[Document understanding data]
######

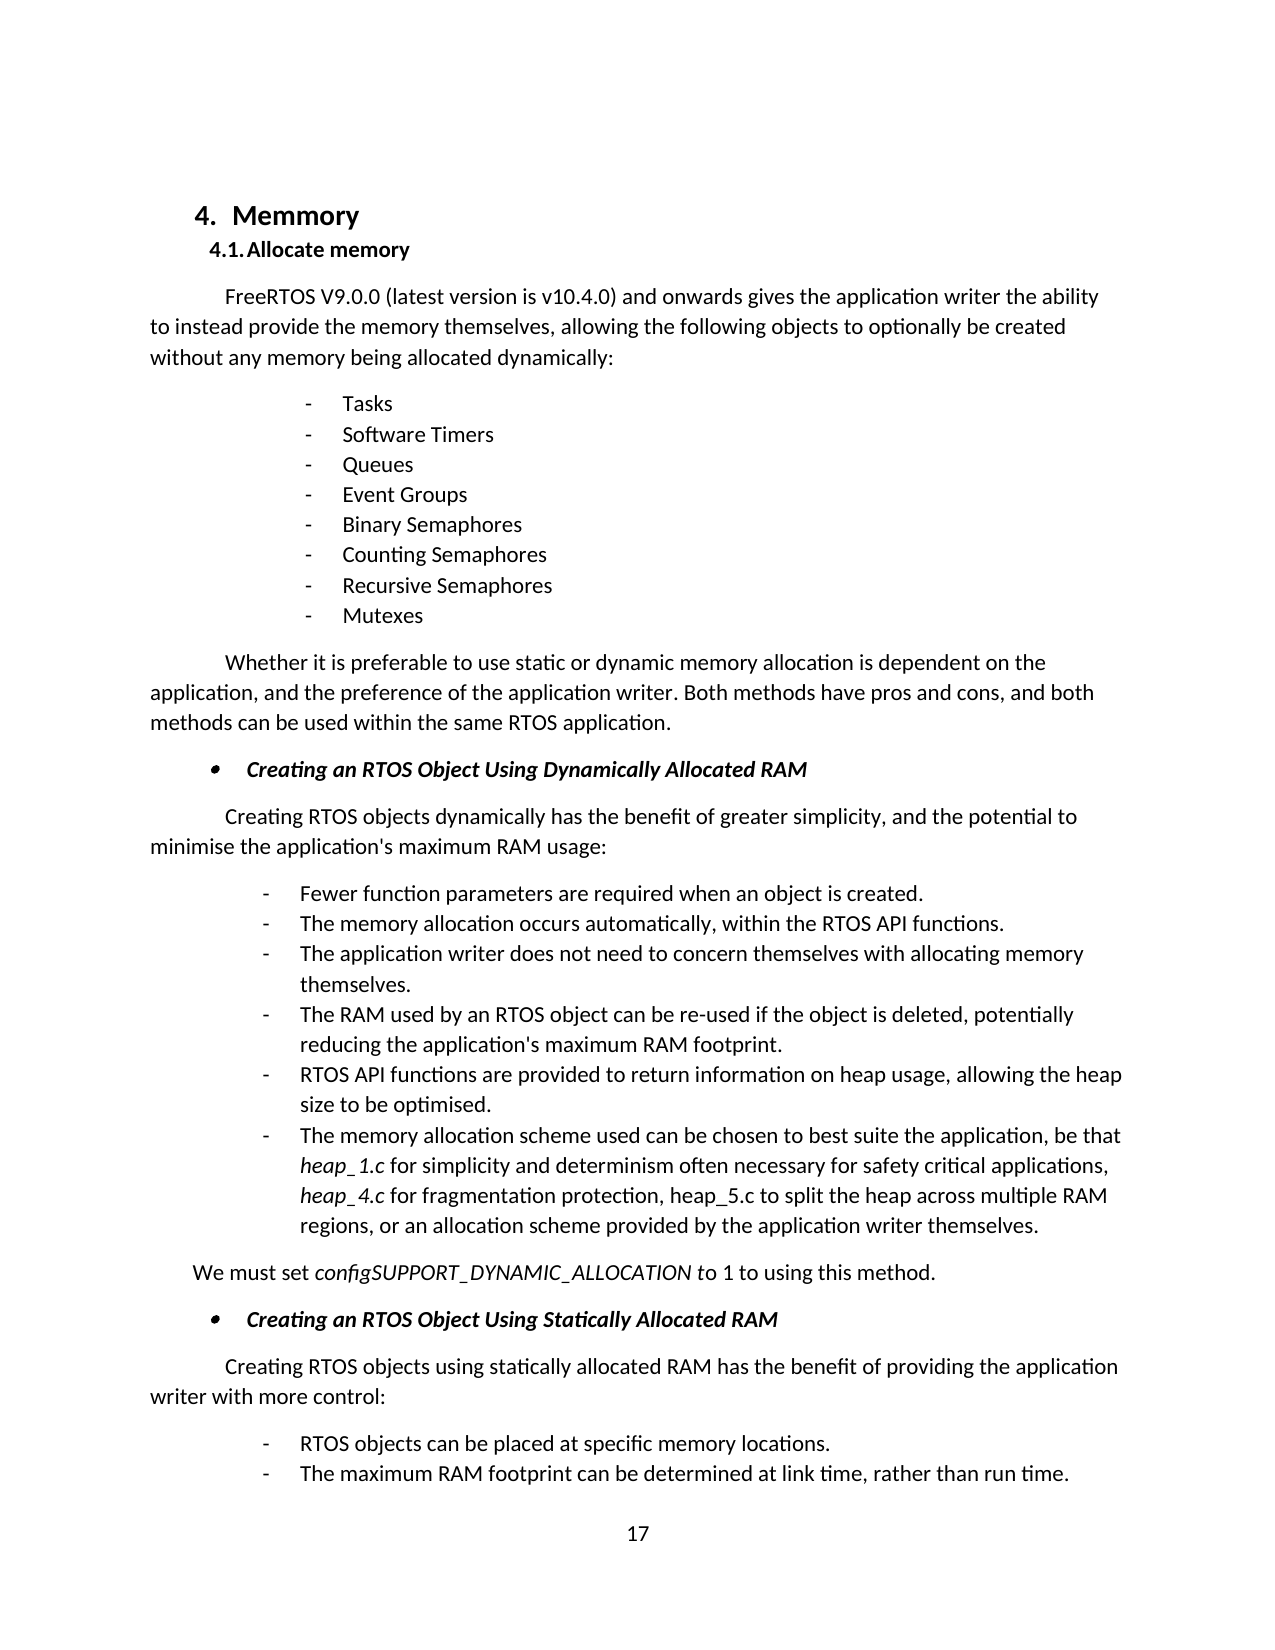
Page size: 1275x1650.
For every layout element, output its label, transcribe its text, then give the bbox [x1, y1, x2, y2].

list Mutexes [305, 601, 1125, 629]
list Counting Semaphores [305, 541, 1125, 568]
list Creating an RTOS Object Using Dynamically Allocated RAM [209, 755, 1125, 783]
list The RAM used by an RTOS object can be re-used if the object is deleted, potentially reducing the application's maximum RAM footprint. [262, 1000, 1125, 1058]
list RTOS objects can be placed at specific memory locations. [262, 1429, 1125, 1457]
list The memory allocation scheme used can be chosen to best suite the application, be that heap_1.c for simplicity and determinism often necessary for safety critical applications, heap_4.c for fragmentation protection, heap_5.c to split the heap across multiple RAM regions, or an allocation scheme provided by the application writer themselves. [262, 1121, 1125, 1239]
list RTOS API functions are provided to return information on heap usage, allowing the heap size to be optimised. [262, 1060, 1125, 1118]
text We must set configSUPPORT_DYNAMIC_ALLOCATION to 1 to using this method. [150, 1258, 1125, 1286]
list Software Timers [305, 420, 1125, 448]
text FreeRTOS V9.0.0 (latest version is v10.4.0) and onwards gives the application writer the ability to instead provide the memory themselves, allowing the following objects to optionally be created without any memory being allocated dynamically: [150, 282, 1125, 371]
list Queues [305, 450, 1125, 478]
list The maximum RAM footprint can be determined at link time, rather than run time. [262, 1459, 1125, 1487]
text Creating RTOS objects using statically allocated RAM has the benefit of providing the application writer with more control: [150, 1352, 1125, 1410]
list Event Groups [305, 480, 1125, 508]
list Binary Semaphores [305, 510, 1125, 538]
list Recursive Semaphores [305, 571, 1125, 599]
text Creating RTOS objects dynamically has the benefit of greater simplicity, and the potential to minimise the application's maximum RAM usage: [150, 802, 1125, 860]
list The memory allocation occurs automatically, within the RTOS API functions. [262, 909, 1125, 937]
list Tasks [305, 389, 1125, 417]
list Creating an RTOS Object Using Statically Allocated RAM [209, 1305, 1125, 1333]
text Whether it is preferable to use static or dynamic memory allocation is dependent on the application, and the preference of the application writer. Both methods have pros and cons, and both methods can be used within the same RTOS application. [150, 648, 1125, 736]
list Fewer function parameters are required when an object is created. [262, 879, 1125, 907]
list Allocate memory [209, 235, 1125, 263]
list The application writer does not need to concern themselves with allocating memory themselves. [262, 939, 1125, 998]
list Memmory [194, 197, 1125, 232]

######

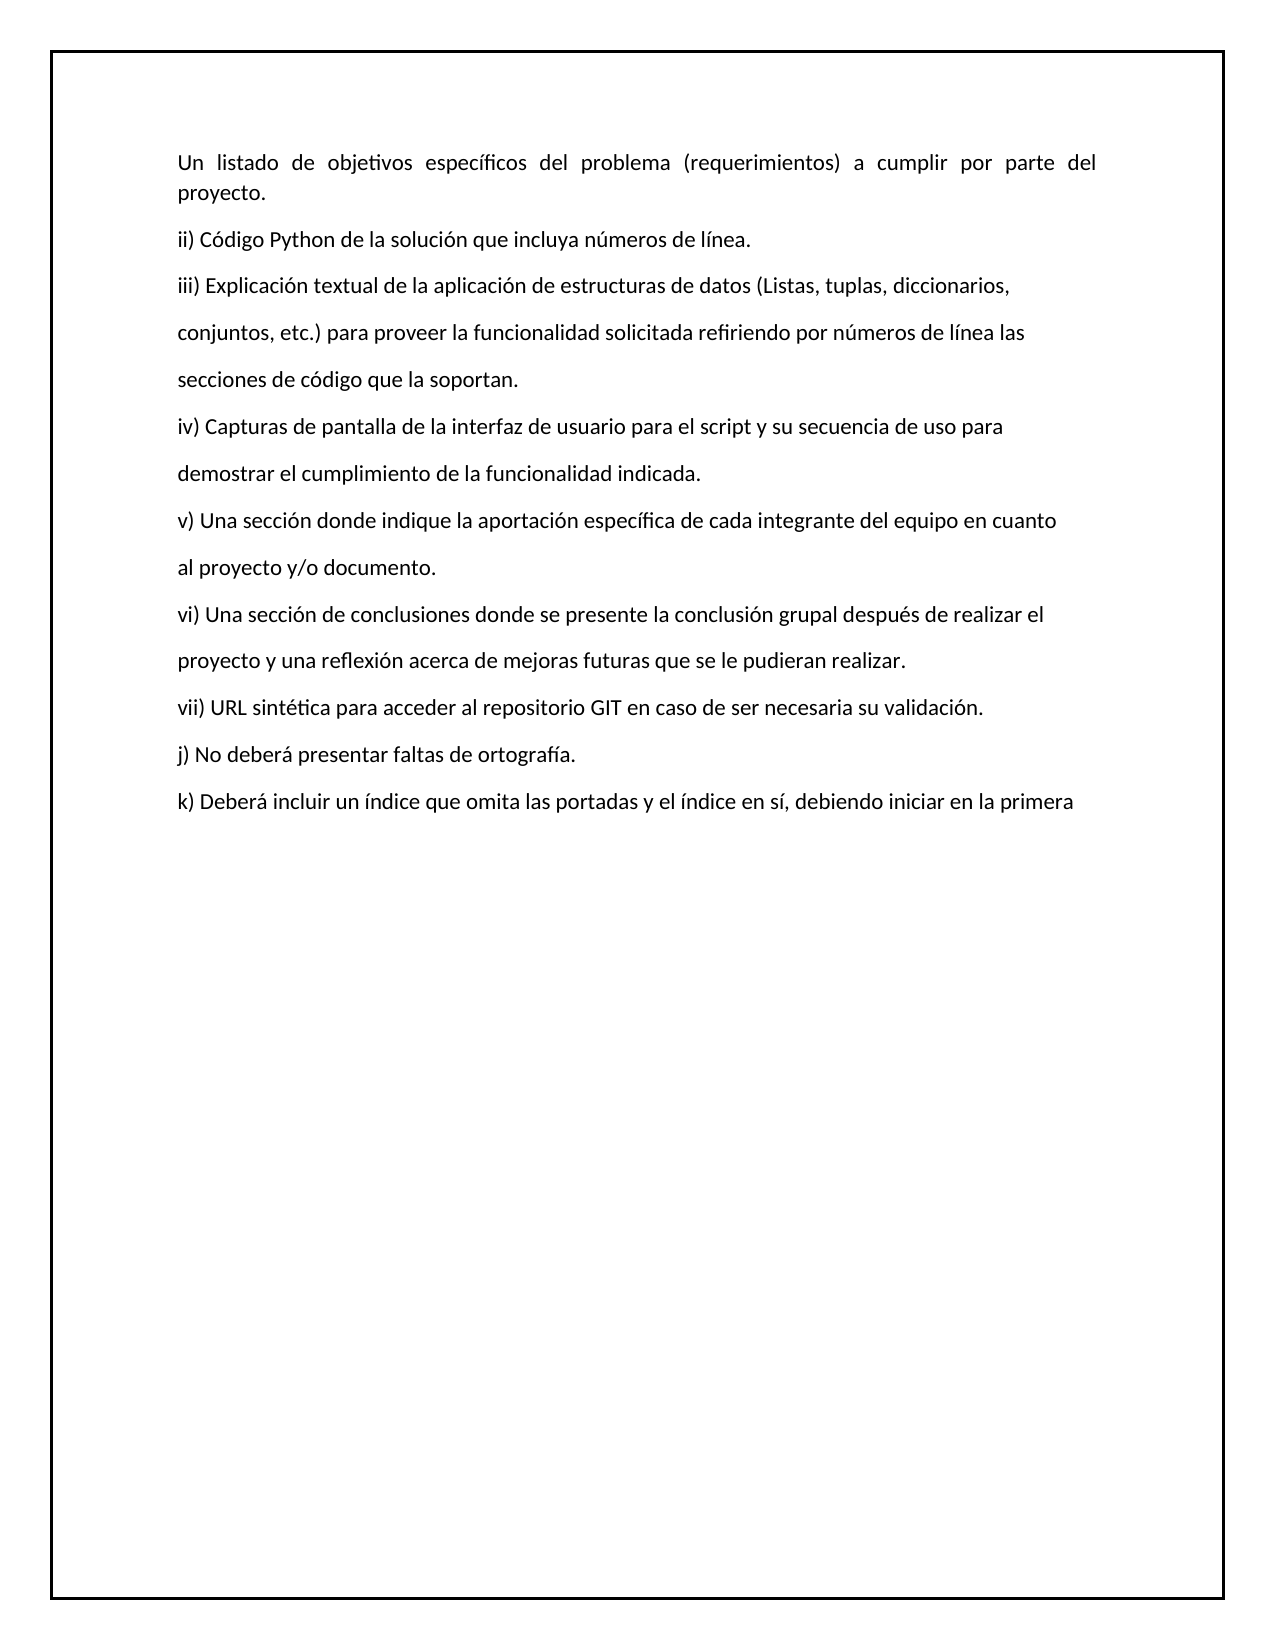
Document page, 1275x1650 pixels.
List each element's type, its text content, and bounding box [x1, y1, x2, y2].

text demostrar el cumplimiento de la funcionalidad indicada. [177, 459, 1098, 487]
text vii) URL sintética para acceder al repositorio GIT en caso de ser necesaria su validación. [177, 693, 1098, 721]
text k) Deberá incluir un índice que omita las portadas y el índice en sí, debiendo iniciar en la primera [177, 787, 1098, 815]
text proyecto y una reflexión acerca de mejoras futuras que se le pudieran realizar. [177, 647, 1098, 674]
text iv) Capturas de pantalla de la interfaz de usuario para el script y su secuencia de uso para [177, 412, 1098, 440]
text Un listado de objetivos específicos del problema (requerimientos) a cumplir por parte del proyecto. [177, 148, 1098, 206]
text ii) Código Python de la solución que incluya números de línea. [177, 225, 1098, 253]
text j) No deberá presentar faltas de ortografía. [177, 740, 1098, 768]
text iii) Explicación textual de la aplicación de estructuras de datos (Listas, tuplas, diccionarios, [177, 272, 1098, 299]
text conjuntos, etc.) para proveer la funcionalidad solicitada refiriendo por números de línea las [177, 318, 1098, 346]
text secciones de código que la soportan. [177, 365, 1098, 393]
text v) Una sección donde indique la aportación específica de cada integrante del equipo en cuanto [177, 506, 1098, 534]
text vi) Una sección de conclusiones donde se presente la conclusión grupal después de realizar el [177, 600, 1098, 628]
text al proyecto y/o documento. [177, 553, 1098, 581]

######

REQUEST
Provide only the number of lines in the entries that hold the word "proyecto".

EXERCISE SOLUTION
3